How to check if all values of a dictionary are 0

With all:

>>> d = {1:0, 2:0, 3:1}
>>> all(x==0 for x in d.values())
False
>>> d[3] = 0
>>> all(x==0 for x in d.values())
True

No matter whether you use any or all, the evaluation will be lazy. all returns False on the first falsy value it encounters. any returns True on the first truthy value it encounters.

Thus, not any(d.values()) will give you the same result for the example dictionary I provided. It is a little shorter than the all version with the generator comprehension.

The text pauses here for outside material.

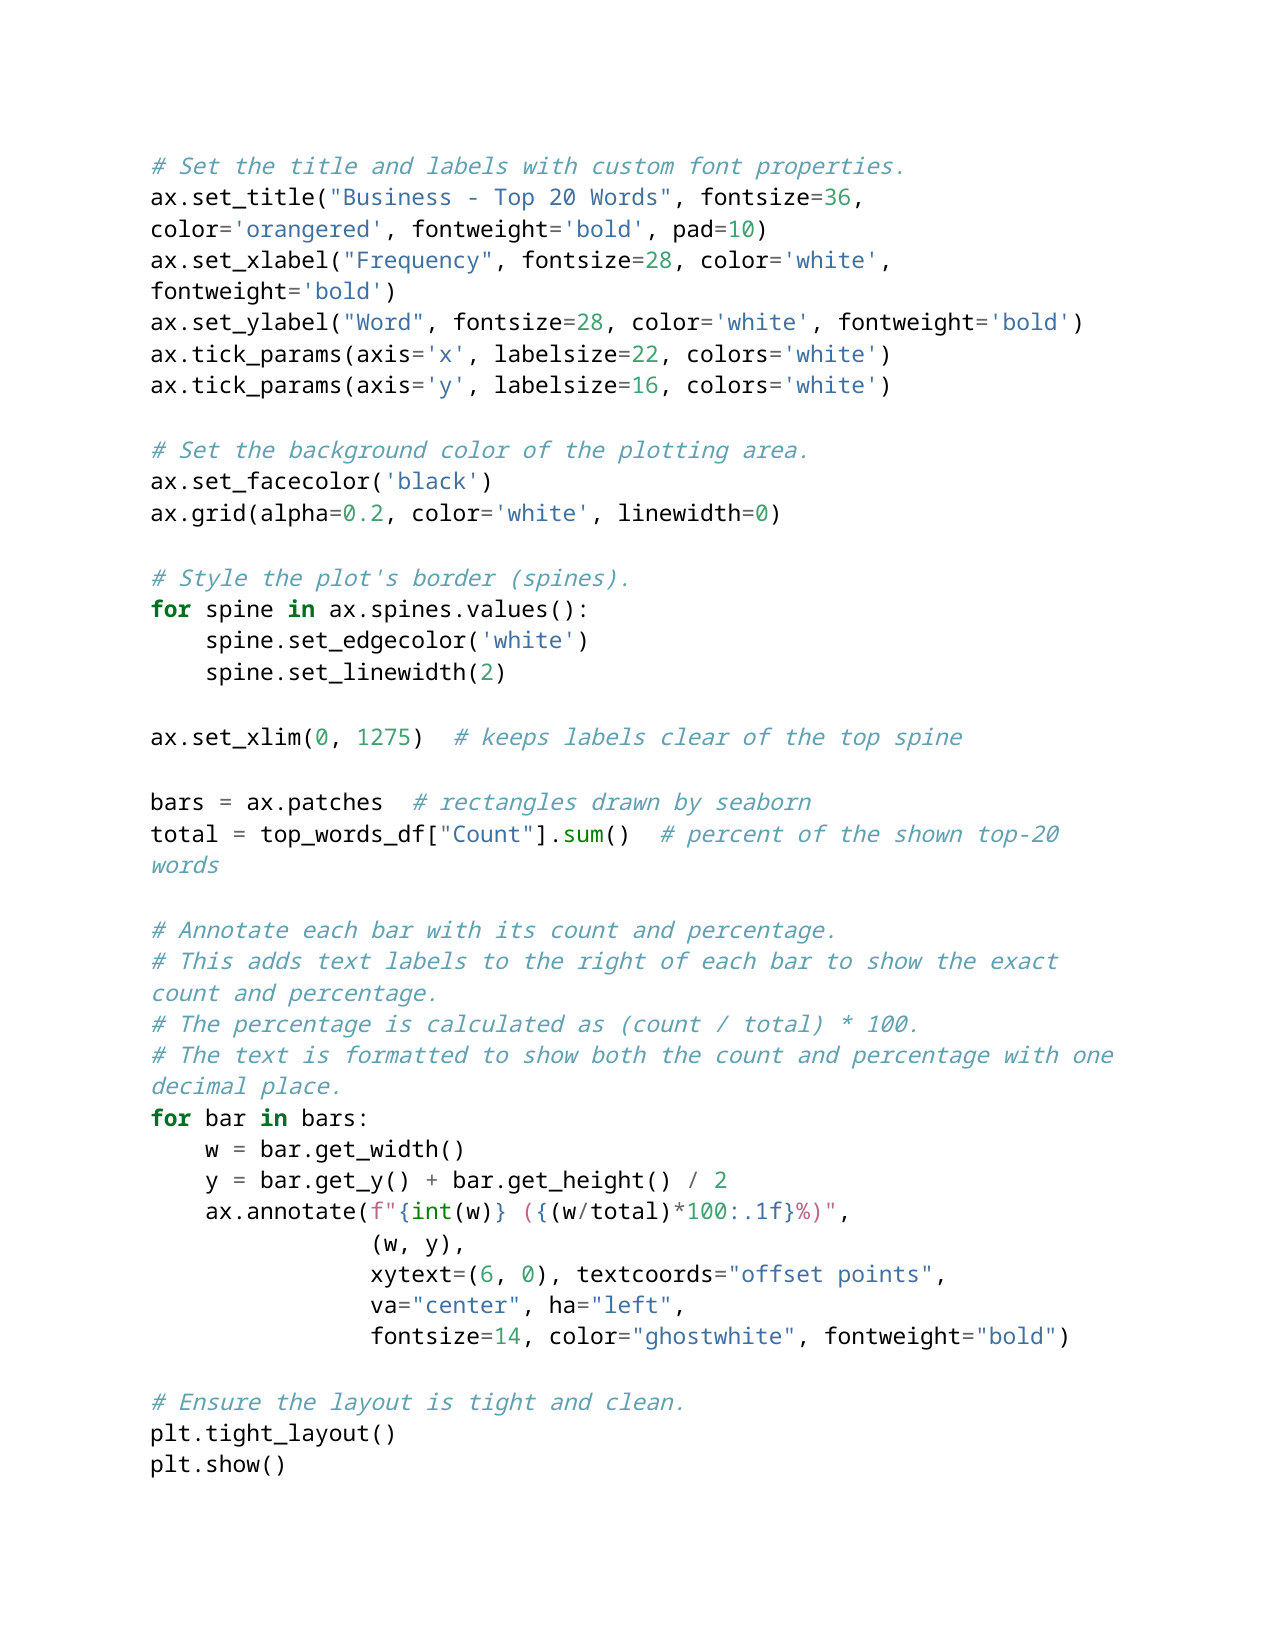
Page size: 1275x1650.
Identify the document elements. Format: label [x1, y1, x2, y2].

Personally, I still like the all variant better because it expresses what you want without the reader having to do the logical negation in his head.

There's one more problem with using any here, though:

>>> d = {1:[], 2:{}, 3:''}
>>> not any(d.values())
True

The dictionary does not contain the value 0, but not any(d.values()) will return True because all values are falsy, i.e. bool(value) returns False for an empty list, dictionary or string.

In summary: readability counts, be explicit, use the all solution.


use all():

all(value == 0 for value in your_dict.values())

all returns True if all elements of the given iterable are true.


You may also do it the other way using any :

>>> any(x != 0 for x in somedict.values())

If it returns True , then all the keys are not 0 , else all keys are 0


You can use the [any()]1 method, basically it checks for boolean parameters, but 0 will act as False in this case, and any other number as True.

Try this code PY2:

dict1 = {"a": 0, "b": 1}
dict2 = {"a": 0, "b": 0}

print not any(dict1.itervalues())
print not any(dict2.itervalues())

PY3:

dict1 = {"a": 0, "b": 1}
dict2 = {"a": 0, "b": 0}

print(not any(dict1.values()))
print(not any(dict2.values()))

Output:

False
True

Edit 2: one sidenote/caution, calling any() with an empty list of elements will return False.

Edit 3: Thanks for comments, updated the code to reflect python 3 changes to dictionary iteration and print function.

1: https://docs.python.org/2/library/functions.html#any